### [Reading passage]

I am specifying this http://www.benjaminmoore.com:80/bmpsweb/DownloadBinary?fileName=TDS_M45-M46en.pdf&nodeId=BEA+Repository%2F16351&propertyId=BEA+Repository%2F16351%2Fdata_sheet_file_en_US

For some heavily rusted exterior support poles. I plan to treat with rust converter, one coat, and two coats of this. I find oil based DTM antirust coatings are okay, but do not hold back rush for long in most cases.


----------



## Einhorn (Jun 12, 2011)

Thanks for the reply.

I understand why Epoxy would be out of the picture if it doesn't like UV.

But what's the issue then with standard oil-based metal paint, if oil-based paint is still available? I've seen that it holds up well over many years if the metal is properly prepared.

When you say a urethane system is "gonna cost me", whats a rough multiple...ie roughly 2x the cost or regular oil-based metal paint, or is it 10x the cost?

Thanks again.


----------



## hammerheart14 (May 29, 2010)

Einhorn said:


> Thanks for the reply.
> 
> I understand why Epoxy would be out of the picture if it doesn't like UV.
> 
> ...


you don't want oil based paint, you want an oil based INDUSTRIAL ENAMEL! Some industrial coating have a urethane modified coating, which is just a "step" up from regular industrial coatings.


----------



## hammerheart14 (May 29, 2010)

### [Input data]
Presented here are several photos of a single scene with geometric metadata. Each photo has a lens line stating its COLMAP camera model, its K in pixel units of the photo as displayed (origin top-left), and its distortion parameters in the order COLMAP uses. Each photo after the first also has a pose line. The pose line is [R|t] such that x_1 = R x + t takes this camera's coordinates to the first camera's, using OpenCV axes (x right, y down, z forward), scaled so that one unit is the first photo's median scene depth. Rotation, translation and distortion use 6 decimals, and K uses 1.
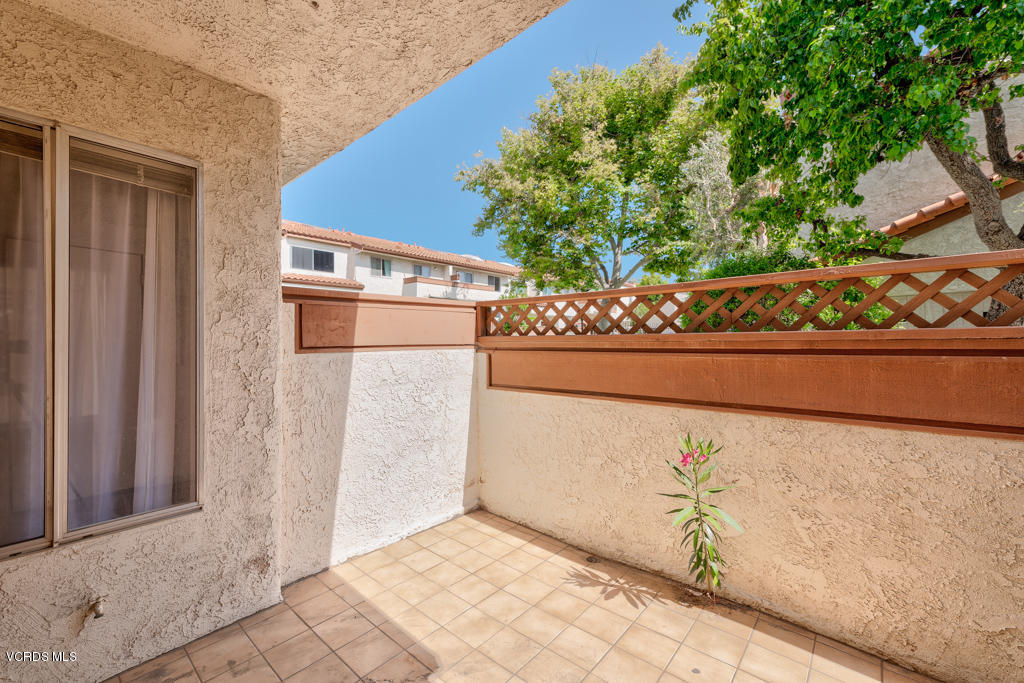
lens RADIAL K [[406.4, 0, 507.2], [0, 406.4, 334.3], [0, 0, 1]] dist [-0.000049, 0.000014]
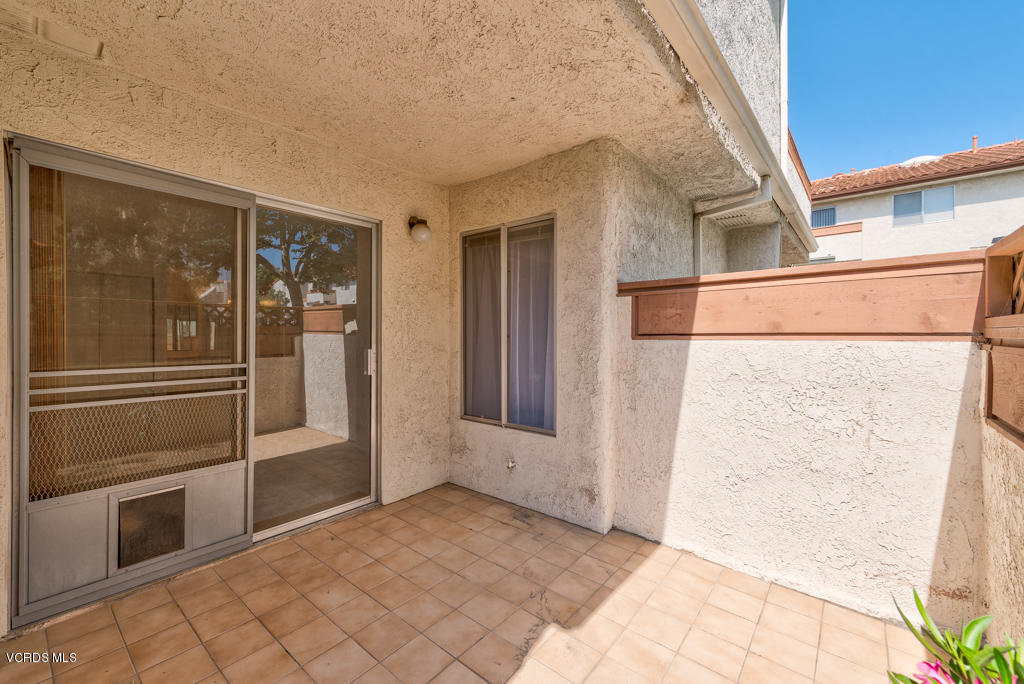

### [What you need to do]
Answer these questions about the forum thread above.
(a) How many coats of rust converter and how many coats of the specified coating does the first poster plan to apply?
(b) According to Einhorn, why would epoxy be out of the picture?
(c) What does hammerheart14 recommend instead of ordinary oil-based paint?

### [Answer for the task]
(a) One coat of rust converter, then two coats of the specified coating.
(b) Epoxy doesn't like UV.
(c) An oil-based industrial enamel.